From the  Boston Globe: “This is not the worry-free summer many envisioned as recently as Memorial Day, full of long-awaited travel, family reunions, and evenings in favorite restaurants.

“Since July Fourth, there’s been a steady drumbeat of discouraging COVID-19 news: Infections are climbing across the country. Hospitalizations in several Southern and Western states are spiking, too. Vaccination rates have dwindled. And communities from Cambridge to Los Angeles County are advising or mandating a return to mask-wearing, even for vaccinated people.”

An old friend of one of my sisters has been sending me stuff such as how some doctor says there is no Delta variant of COVID. But the “logic”, alas, fails me. Then she sent me something about the Luciferian Globalists Implementing the New World Order. Er, no.

Speaking of which: In southwest Missouri, the coronavirus Delta variant and “freedom” collide. Our guest pastor made a credible link between American individualism in this crisis and sin.

Right-Wing Vaccine Lies Are Tearing the Country Apart.

My daughter asked me if I’d ever heard of Eric Clapton. Er, yeah. Apparently, he was trending on Twitter because of some reportedly racist thing he said in 1978; IDK why it was notable decades later. But then I came across this article from 2021 noting that he says he won’t play venues that require COVID-19 vaccinations. I find that… disappointing.

Masking up

Someone asked me, “Are you going to watch the Olympics?” And I was surprised that I answered, “I don’t know.” The COVID surge in Japan has taken away some of the luster from the games in my mind. Ken Levine hit on it.

Except for a few restaurant visits, I tend to wear my mask indoors, even though I’m fully vaccinated. So it’s not onerous for me if it’s mandated.

Oh, and it IS required on the local CDTA buses, as it is on most mass transportation. At a bus stop where I was getting on, two potential passengers were arguing about whether masks were required.
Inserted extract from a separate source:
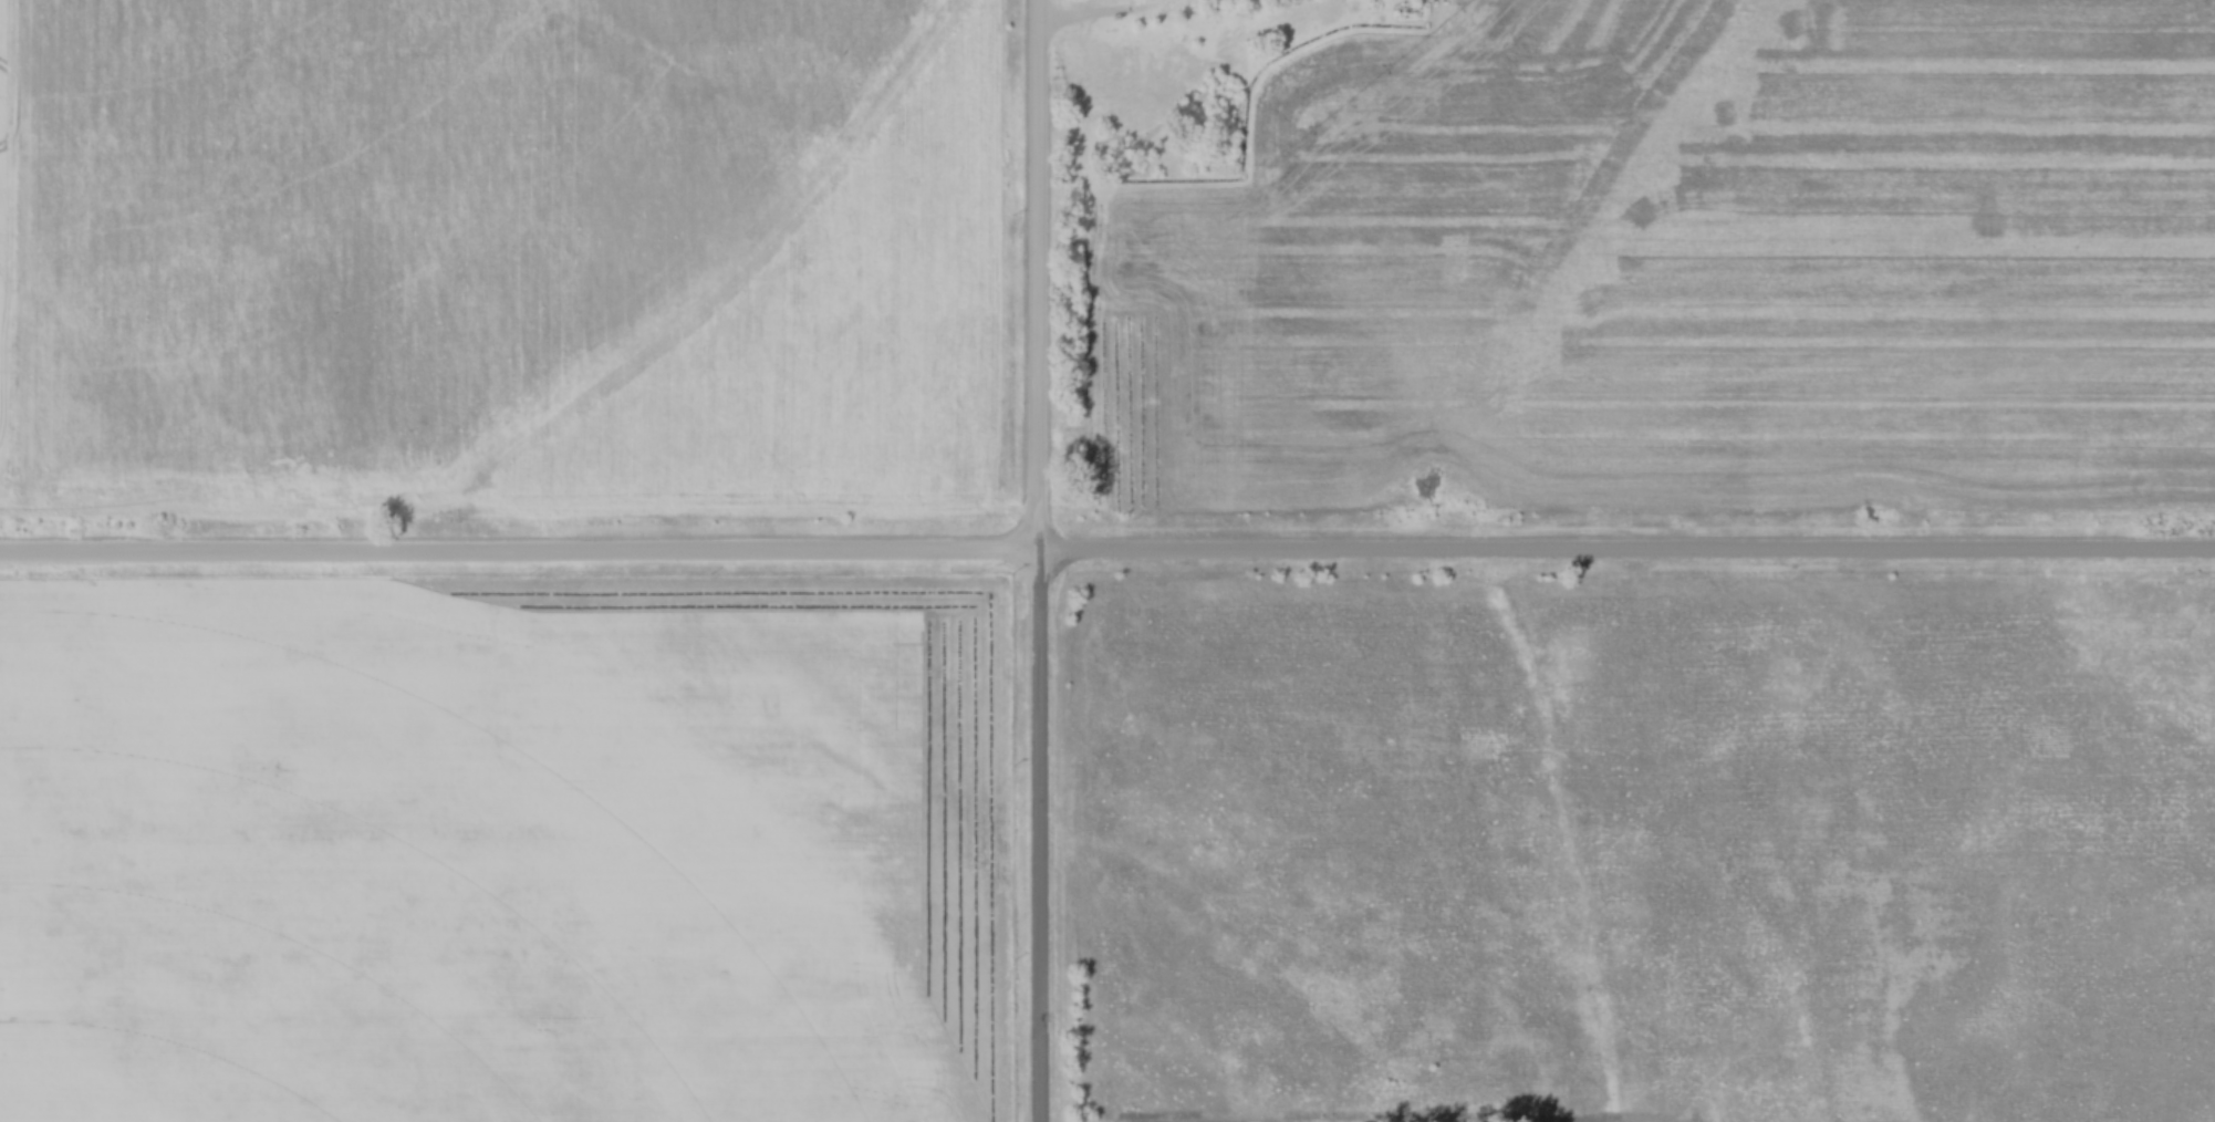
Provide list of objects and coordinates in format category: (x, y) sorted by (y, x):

I butted in and agreed with the one who said yes. Then the bus driver refused to allow the unmasked person on, so the other one declined to get on too. The two were still squabbling as the bus pulled away.

The Department of Justice decided not to probe COVID deaths in state-run nursing homes in four states, including New York. I can’t speak about the other states, but I was hoping for such a probe in my state. It’ll be investigated at the state level, but federal juice has more impact.

Canada to Open to Fully Vaccinated Americans on August 9.

I read that the morally bankrupt Congressman Madison Cawthorn, who lied about a major aspect of his biography, is bloviating that if the GOP retakes the House, it’ll be prosecuting Dr. Fauci to the “full extent” of the law.